E.F. Schumacher and post-industrial cottage industries

Since I have been corresponding more frequently with individuals at Schumacher College and The New Economics Institute (formerly known as The Schumacher Society), it seemed a good idea to read E.F. Schumacher’s Small is Beautiful: Economics as if People Mattered, a collection of thematically related essays on economics, ethics, and the nature of organizations. Published in 1973, the book can be regarded as an early statement of the thoroughgoingly small-scale (small political communities, local businesses, and presumably close-knit social groups) as well as an early doubt about the boundlessness of economic growth. What seemed to me most inspiring, though, was Schumacher’s repeated claim that wisdom and the virtues (specifically, the cardinal virtues) must be the foundation of any good economy.

If Schumacher’s world is small in scale and if, for him, production is limited by our appreciation that the earth’s offerings are finite in scope and duration, then one would expect us to care for what lies near and one would imagine the right kind of technology to be designed more humanely as well.

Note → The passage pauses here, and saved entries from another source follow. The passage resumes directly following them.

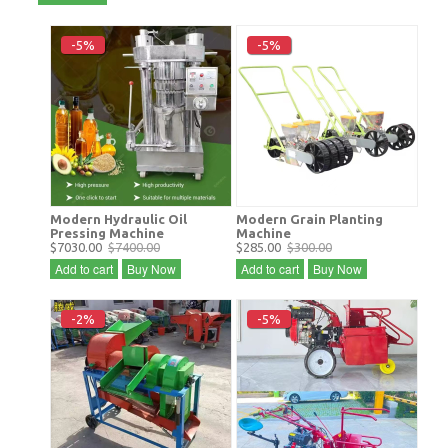
-5%
-5%
Modern Hydraulic Oil
Modern Grain Planting
Pressing Machine
Machine
$7030.00
$7400.00
$285.00
$300.00
Add to cart
Buy Now
Add to cart
Buy Now
-2%
-5%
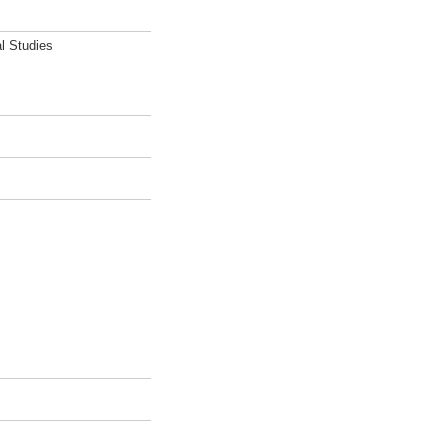
l Studies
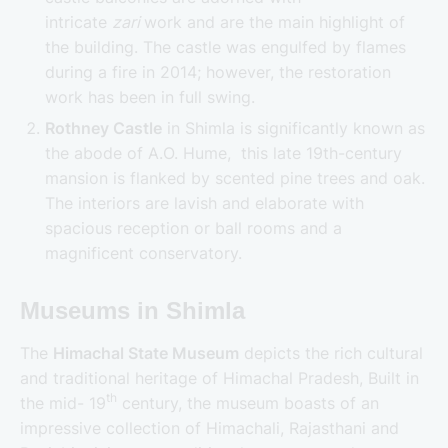
intricate
zari
work and are the main highlight of
the building. The castle was engulfed by flames
during a fire in 2014; however, the restoration
work has been in full swing.
Rothney Castle
in Shimla is significantly known as
the abode of A.O. Hume, this late 19th-century
mansion is flanked by scented pine trees and oak.
The interiors are lavish and elaborate with
spacious reception or ball rooms and a
magnificent conservatory.
Museums in Shimla
The
Himachal State Museum
depicts the rich cultural
and traditional heritage of Himachal Pradesh, Built in
th
the mid- 19
century, the museum boasts of an
impressive collection of Himachali, Rajasthani and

In Schumacher’s view, technology should be cheap, readily accessible, and useful. Useful not least, one gathers, because work is not to be drudgery, not to be the sort of labor performed for the sake of leisure, but rather a creative activity with intrinsic value. Creative work enhances the spirit.


Schumacher’s references to greed and envy are made in passing, yet seem to contain his moral indictment of capitalism. It is not, he says, that the lack of distributive justice is harmful in and of itself. Rather, it is harmful because it corrupts the moral characters of the wealthy and the poor both. In one of the final essays on what we would now call a social business, Schumacher makes his case for corruption:

Some inequalities of wealth and income are no doubt “natural” and functionally justifiable, and there are few people who do not spontaneously recognize this. But here again, as in all human affairs, it is a matter of scale. Excessive wealth, like power, tends to corrupt. Even if the rich are not “idle rich,” even when they work harder than anyone else, they work differently, apply different standards and are set apart from common humanity. They corrupt themselves by practicing greed, and they corrupt the rest of society by provoking envy. (my emphases)

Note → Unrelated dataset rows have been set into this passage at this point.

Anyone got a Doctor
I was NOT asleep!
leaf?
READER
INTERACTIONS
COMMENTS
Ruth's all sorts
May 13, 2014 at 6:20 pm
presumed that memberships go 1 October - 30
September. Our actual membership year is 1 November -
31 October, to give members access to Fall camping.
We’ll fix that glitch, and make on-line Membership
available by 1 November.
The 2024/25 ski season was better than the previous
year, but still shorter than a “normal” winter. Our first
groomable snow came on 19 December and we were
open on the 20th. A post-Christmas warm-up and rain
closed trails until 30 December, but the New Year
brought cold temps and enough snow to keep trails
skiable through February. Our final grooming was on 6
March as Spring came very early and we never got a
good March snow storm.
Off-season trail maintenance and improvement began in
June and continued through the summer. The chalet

Schumacher’s argument needs to be unpacked. Greed does not corrupt one by means of viciousness–mere acquisitiveness–alone. It seems rather that greed is suspect because it closes the greedy person off from cultivating the virtue of generosity and, in turn, causes him to stand outside of “common humanity.” The greedy person, desirous of being absolutely independent, loses ‘the world.’

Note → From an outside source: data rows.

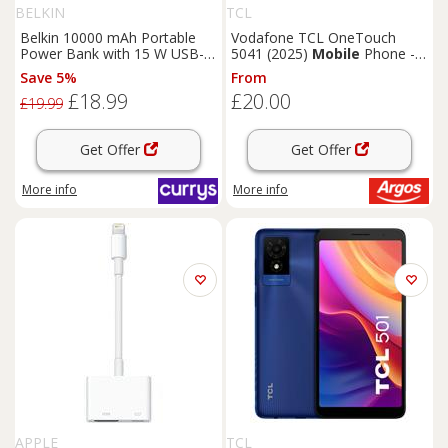
BELKIN
TCL
Belkin 10000 mAh Portable
Vodafone TCL OneTouch
Power Bank with 15 W USB-C
5041 (2025)
Mobile
Phone -
Boost Charge - Black, Black
Grey
Save 5%
From
£18.99
£20.00
£19.99
Get Offer
Get Offer
More info
More info
APPLE
TCL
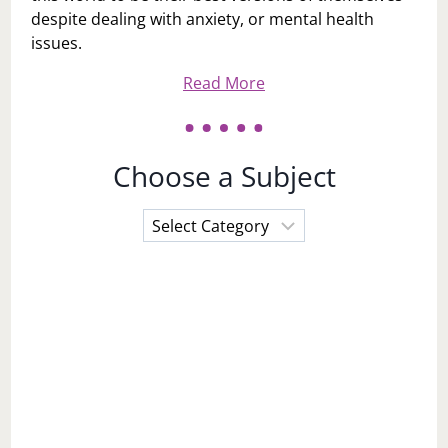
despite dealing with anxiety, or mental health
issues.
Read More
Choose a Subject
Choose
a
Subject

Worse than this, the greedy person provokes envy in those who are not as wealthy as he. Envy is not just about desiring to acquire the wrong things; it is also about ‘admiring’ or ‘praising’ the wrong exemplar. Wanting to be him or like enough to him, I waste my mental energy as well as my life.

In short, once excessive wealth enters the modern world, the moral foundation of a good economy collapses.


Does this have to be the case? One social experiment that is in keeping with Schumacher’s moral outlook would be the seeding of a more just ‘style’ of post-industrial cottage industry. Before the onset of the Industrial Revolution, cottage industries were beset by all manner of systemic inequalities. Though many owned their own tools and machines, producers had to purchase their raw materials from merchants who would supply them with textiles at the stipulated cost, only to sell the finished products near and abroad. The merchant accrued wealth through secrecy and the maker lost out mostly. The ‘opacity’ of the supply and the ‘opacity’ of the markets made, in most cases, for what some historians have called ‘proto-industry’: the merchant as proto-capitalist, the maker as proto-factory worker.

This arrangement needn’t be true for our time, however. The Internet, combined with some fairly inexpensive user platforms and educational tutorials, has given rise to small-scale industries of all kinds. Not all are interested in ‘scaling up’, in selling off their startups for millions, or in becoming the latest to be featured in Fast Company. In some admirable enterprises, one can discern the following characteristics:

  • the exercise of moral virtues such as industry, frugality, proper pride (an interest in, and responsibility for, one’s designs);
  • an attention to economy or thrift (not using too much or too little of one’s materials);
  • a proper care for one’s tools;
  • a production properly attentive to demand (e.g., customized orders);
  • a daily demonstration of one’s creative agency;
  • and the appropriate use of technology (a needle-and-thread, an awl, a web-based boutique).

Which is to say: yes, small can be beautiful.